Chi è nato dopo il 1990 in Italia sa già – anche se fa finta di non pensarci – che la parola “pensione” potrebbe restare una voce nel vocabolario, più che una reale prospettiva di vita.

Non è pessimismo. È constatazione. Lo dicono i dati, gli studi, le proiezioni economiche. E lo dicono anche i genitori e i nonni, che guardano i propri figli arrancare in un mondo del lavoro fatto di contratti a termine, collaborazioni occasionali, partite IVA a singhiozzo, tirocini non retribuiti e stipendi che non permettono neanche di vivere da soli, figurarsi versare contributi regolari.

Una generazione cresciuta con l’idea che “basta impegnarsi” per sistemarsi, oggi si scontra con una realtà diversa. Impegnarsi non basta. Non se il mercato del lavoro è frammentato, instabile, e soprattutto costruito su un modello che non garantisce sicurezza né oggi né domani. I giovani lavorano – tanto, spesso troppo – ma in un sistema che non restituisce nulla in termini di futuro.

E così, mentre ci si destreggia tra mille lavoretti, si accumulano pochi contributi, discontinui, insufficienti. Per molti, anche arrivare ai fatidici 20 o 30 anni di contributi sarà un’impresa. E se mai ci si riuscirà, la pensione rischia di essere così bassa da risultare quasi simbolica. Il rischio è concreto: chi ha meno di 35 anni oggi potrebbe andare in pensione a 70 anni suonati… per ricevere una cifra che non basta nemmeno per pagare l’affitto.

Nel frattempo, si vive in un paradosso: si chiede ai giovani di essere autonomi, di “farsi una vita”, di costruirsi un futuro, ma lo Stato e il sistema previdenziale non offrono strumenti concreti per farlo. Le riforme pensionistiche degli ultimi decenni hanno progressivamente allungato l’età pensionabile e legato l’assegno contributivo all’effettiva quantità di contributi versati. Peccato che molti non riescano a versarne abbastanza. E così la domanda nasce spontanea: se lavoro precario vuol dire pensione precaria, quale sarà l’epilogo per questa generazione?

C’è chi risponde con l’ironia, chi con la rassegnazione. “Tanto non ci arriveremo mai”, dicono in molti, come se la vecchiaia fosse un’ipotesi remota.

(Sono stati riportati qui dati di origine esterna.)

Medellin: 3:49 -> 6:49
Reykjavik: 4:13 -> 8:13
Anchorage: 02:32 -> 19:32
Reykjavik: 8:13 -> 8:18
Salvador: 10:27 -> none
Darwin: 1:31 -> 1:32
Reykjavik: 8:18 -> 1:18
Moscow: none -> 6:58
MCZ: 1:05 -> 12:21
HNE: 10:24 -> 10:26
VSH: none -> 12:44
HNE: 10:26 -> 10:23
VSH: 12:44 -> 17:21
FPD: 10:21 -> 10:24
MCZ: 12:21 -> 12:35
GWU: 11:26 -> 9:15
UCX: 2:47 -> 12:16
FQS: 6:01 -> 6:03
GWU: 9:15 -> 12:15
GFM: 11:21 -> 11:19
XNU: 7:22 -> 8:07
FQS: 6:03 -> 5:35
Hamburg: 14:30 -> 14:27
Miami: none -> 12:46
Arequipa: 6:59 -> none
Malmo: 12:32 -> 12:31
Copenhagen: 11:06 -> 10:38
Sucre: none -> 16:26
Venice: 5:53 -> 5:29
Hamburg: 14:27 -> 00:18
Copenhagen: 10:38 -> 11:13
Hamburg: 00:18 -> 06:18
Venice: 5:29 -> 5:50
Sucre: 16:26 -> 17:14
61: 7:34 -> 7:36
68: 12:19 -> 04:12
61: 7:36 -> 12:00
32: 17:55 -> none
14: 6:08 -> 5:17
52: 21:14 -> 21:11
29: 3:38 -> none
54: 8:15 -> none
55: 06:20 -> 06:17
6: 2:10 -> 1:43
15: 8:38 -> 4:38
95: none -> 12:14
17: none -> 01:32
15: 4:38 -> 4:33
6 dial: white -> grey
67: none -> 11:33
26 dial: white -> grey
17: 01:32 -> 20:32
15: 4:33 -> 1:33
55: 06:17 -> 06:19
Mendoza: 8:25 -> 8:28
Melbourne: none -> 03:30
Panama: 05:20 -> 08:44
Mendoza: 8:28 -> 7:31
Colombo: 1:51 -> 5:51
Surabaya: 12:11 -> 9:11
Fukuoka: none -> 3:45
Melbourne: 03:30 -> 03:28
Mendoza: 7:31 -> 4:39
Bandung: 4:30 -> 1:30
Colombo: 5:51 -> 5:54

Ma dietro l’ironia si nasconde una realtà amara: questa generazione rischia di invecchiare senza tutele, senza sicurezza economica, con un welfare sempre più fragile e con una società che – spesso – sembra voltarsi dall’altra parte. La verità è che non basta dire ai giovani di pensare al futuro se poi si toglie loro ogni possibilità di costruirlo. E forse è arrivato il momento di mettere al centro del dibattito pubblico non solo le pensioni di oggi, ma le pensioni di domani. Quelle dei trentenni di oggi. Quelle di chi, tra precariato e inflazione, sta già pagando un prezzo altissimo per poter solo immaginare un futuro dignitoso.